WHAT IS REQUIRED:
Every record must be retyped as it stands.

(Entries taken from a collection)
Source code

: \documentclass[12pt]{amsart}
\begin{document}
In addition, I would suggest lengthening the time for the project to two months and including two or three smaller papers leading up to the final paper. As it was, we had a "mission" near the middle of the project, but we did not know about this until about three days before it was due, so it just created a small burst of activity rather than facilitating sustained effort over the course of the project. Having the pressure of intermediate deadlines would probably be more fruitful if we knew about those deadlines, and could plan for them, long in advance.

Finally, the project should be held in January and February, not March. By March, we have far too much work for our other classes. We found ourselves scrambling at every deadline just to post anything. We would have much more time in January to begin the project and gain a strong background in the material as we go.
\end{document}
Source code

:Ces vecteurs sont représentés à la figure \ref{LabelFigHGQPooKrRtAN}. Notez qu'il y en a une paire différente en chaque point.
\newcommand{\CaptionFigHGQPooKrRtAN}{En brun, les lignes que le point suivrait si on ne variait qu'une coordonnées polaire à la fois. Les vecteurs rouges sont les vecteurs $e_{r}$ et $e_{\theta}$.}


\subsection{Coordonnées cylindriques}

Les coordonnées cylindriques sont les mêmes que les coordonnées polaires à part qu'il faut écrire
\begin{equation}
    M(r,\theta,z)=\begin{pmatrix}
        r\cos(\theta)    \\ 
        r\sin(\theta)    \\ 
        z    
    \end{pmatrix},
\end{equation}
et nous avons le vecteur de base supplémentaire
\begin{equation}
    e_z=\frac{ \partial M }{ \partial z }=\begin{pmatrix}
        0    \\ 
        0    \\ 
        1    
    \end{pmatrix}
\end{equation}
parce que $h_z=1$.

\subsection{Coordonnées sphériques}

TASK ANSWER:
Source code

: \documentclass[12pt]{amsart}
\begin{document}
In addition, I would suggest lengthening the time for the project to two months and including two or three smaller papers leading up to the final paper. As it was, we had a "mission" near the middle of the project, but we did not know about this until about three days before it was due, so it just created a small burst of activity rather than facilitating sustained effort over the course of the project. Having the pressure of intermediate deadlines would probably be more fruitful if we knew about those deadlines, and could plan for them, long in advance.

Finally, the project should be held in January and February, not March. By March, we have far too much work for our other classes. We found ourselves scrambling at every deadline just to post anything. We would have much more time in January to begin the project and gain a strong background in the material as we go.
\end{document}
Source code

:Ces vecteurs sont représentés à la figure \ref{LabelFigHGQPooKrRtAN}. Notez qu'il y en a une paire différente en chaque point.
\newcommand{\CaptionFigHGQPooKrRtAN}{En brun, les lignes que le point suivrait si on ne variait qu'une coordonnées polaire à la fois. Les vecteurs rouges sont les vecteurs $e_{r}$ et $e_{\theta}$.}


\subsection{Coordonnées cylindriques}

Les coordonnées cylindriques sont les mêmes que les coordonnées polaires à part qu'il faut écrire
\begin{equation}
    M(r,\theta,z)=\begin{pmatrix}
        r\cos(\theta)    \\ 
        r\sin(\theta)    \\ 
        z    
    \end{pmatrix},
\end{equation}
et nous avons le vecteur de base supplémentaire
\begin{equation}
    e_z=\frac{ \partial M }{ \partial z }=\begin{pmatrix}
        0    \\ 
        0    \\ 
        1    
    \end{pmatrix}
\end{equation}
parce que $h_z=1$.

\subsection{Coordonnées sphériques}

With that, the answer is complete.